Thursday, September 02, 2004

Well, now I am in Ferrara fresh from admiring the late Renaissance frescos that adorn the ceilings in the enormous Este Castle, as well as shuddering in the dungeon. Tomorrow I will either look around the other sites in this charming city, or else head for a day in Ravenna. This was the final outpost of Byzantium in Italy and holds an unmatched collection of early churches containing stunning mosaics.

What of Bologna being the first university as Jack queries? Well, it is true that other educational institutions such as the museum in Alexandria, the Madrasa in Cairo and the School of Athens have been called universities but in fact they were not. A true university is a self governing corporate institution with a separate legal personality. In fact, "univeritas" in Latin means "corporation" and not "place of higher education" (that would be "studium generale") and the term has become synonymous educational establishments. Why is this so important? Because with newly developed corporate law, medieval universities could enjoy unparalleled freedom to run their own affairs. They skillfully played church off against state to guard their privileges and rapidly became so influential and powerful that they could pronounce on the running of kingdoms. The Parisian theology faculty in the late Middle Ages was where even popes turned to have their questions answered. They set their own syllabus and exams but their qualifications were recognised all over.

### RECORD EXTRACTS
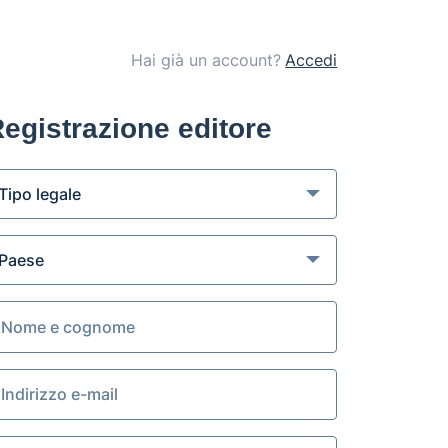
Hai già un account?
Accedi
egistrazione editore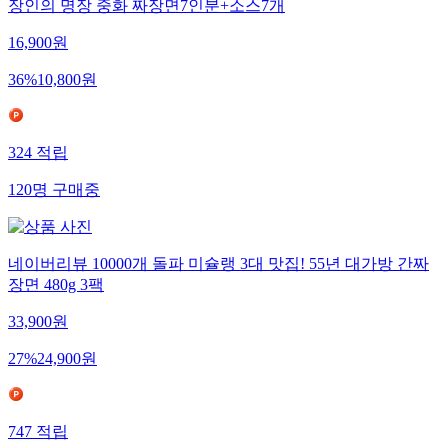
장인의 명장 중화 짜장면7인분+소스7개
16,900
원
36
%
10,800
원
324
적립
120
명
구매중
네이버리뷰 10000개 돌파 미슐랭 3대 맛집! 55년 대가방 간짜
장면 480g 3팩
33,900
원
27
%
24,900
원
747
적립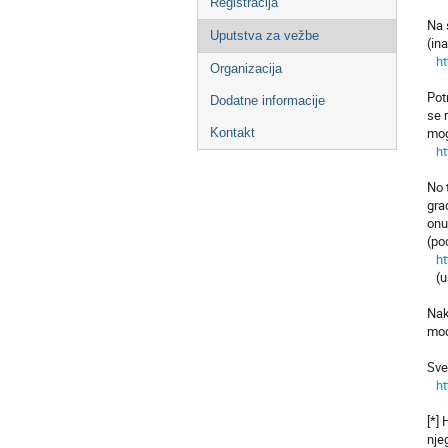
Registracija
Na 
Uputstva za vežbe
(in
ht
Organizacija
Pot
Dodatne informacije
se 
mog
Kontakt
ht
No 
gra
onu
(po
ht
(us
Nak
mod
Sve
ht
[*]
nje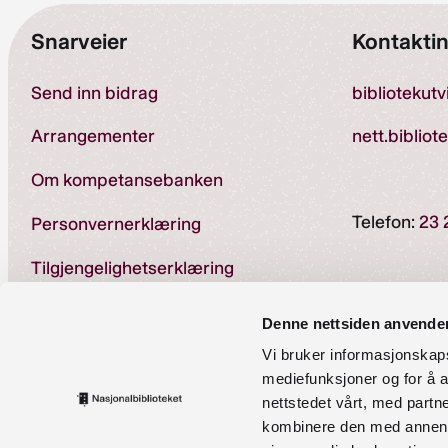
Snarveier
Kontakti
Send inn bidrag
bibliotekut
Arrangementer
nett.bibliot
Om kompetansebanken
Telefon:
23 
Personvernerklæring
Tilgjengelighetserklæring
Denne nettsiden anvende
Vi bruker informasjonskapsl
mediefunksjoner og for å a
Ansvarlig r
nettstedet vårt, med part
kombinere den med annen in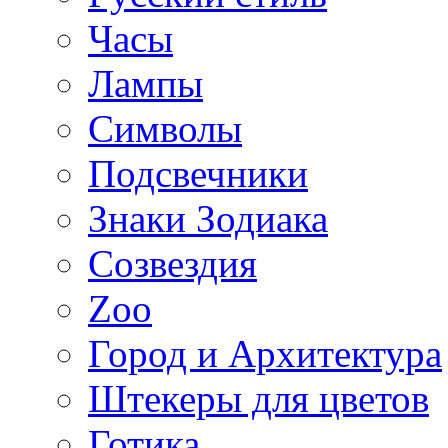
Часы
Лампы
Символы
Подсвечники
Знаки Зодиака
Созвездия
Zoo
Город и Архитектура
Штекеры для цветов
Готика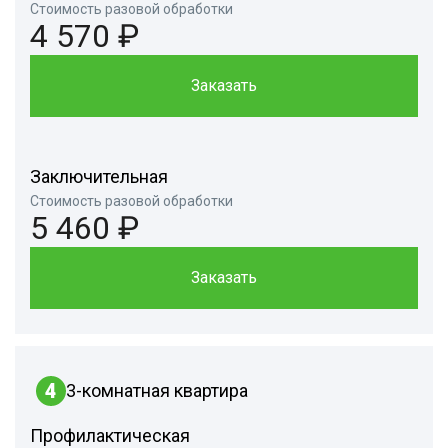
Стоимость разовой обработки
4 570 ₽
Заказать
Заключительная
Стоимость разовой обработки
5 460 ₽
Заказать
4
3-комнатная квартира
Профилактическая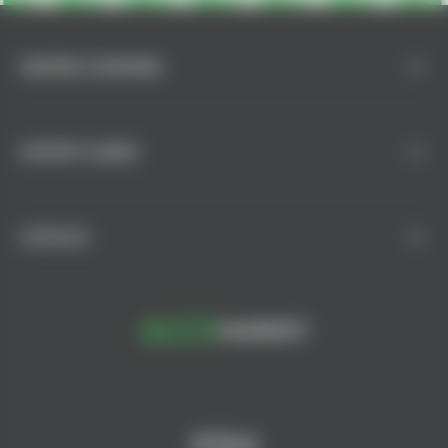
DESPRE COMPANIE
SUPORT CLIENȚI
CATALOG
© AlcoMarket, 2024.
Toate drepturile rezervate.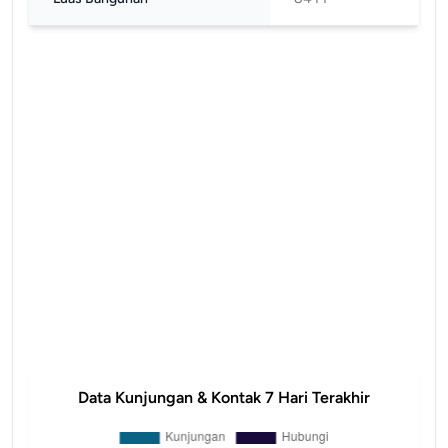
Data Kunjungan & Kontak 7 Hari Terakhir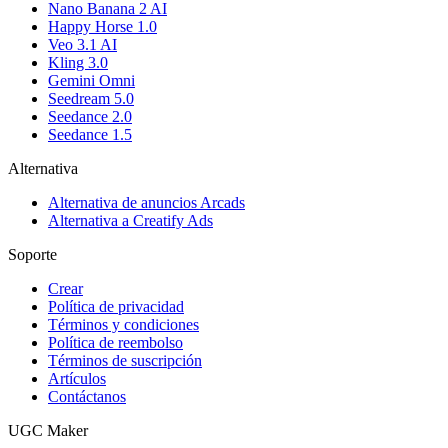
Nano Banana 2 AI
Happy Horse 1.0
Veo 3.1 AI
Kling 3.0
Gemini Omni
Seedream 5.0
Seedance 2.0
Seedance 1.5
Alternativa
Alternativa de anuncios Arcads
Alternativa a Creatify Ads
Soporte
Crear
Política de privacidad
Términos y condiciones
Política de reembolso
Términos de suscripción
Artículos
Contáctanos
UGC Maker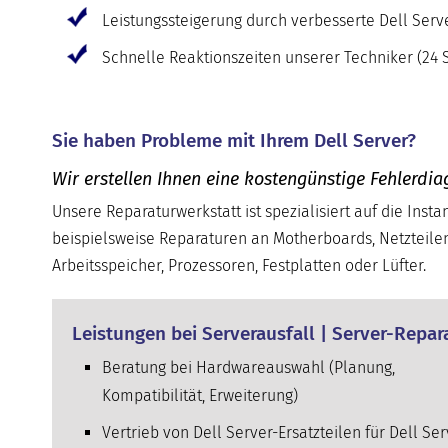
Leistungssteigerung durch verbesserte Dell Ser
Schnelle Reaktionszeiten unserer Techniker (24 S
Sie haben Probleme mit Ihrem Dell Server?
Wir erstellen Ihnen eine kostengünstige Fehlerdia
Unsere Reparaturwerkstatt ist spezialisiert auf die Inst
beispielsweise Reparaturen an Motherboards, Netzteile
Arbeitsspeicher, Prozessoren, Festplatten oder Lüfter.
Leistungen bei Serverausfall | Server-Repar
Beratung bei Hardwareauswahl (Planung,
Kompatibilität, Erweiterung)
Vertrieb von Dell Server-Ersatzteilen für Dell Ser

### PROMPT 1
From the post about Ferrara and medieval universities, return the passage starting at "Well, now I" and ending at "containing stunning mosaics.", copied word for word.
### PROMPT 2
Translate this sentence from the post about Ferrara and medieval universities into Spanish: "A true university is a self governing corporate institution with a separate legal personality."

### TASK OUTPUT 1
Well, now I am in Ferrara fresh from admiring the late Renaissance frescos that adorn the ceilings in the enormous Este Castle, as well as shuddering in the dungeon. Tomorrow I will either look around the other sites in this charming city, or else head for a day in Ravenna. This was the final outpost of Byzantium in Italy and holds an unmatched collection of early churches containing stunning mosaics.

### TASK OUTPUT 2
Una verdadera universidad es una institución corporativa autónoma con personalidad jurídica propia.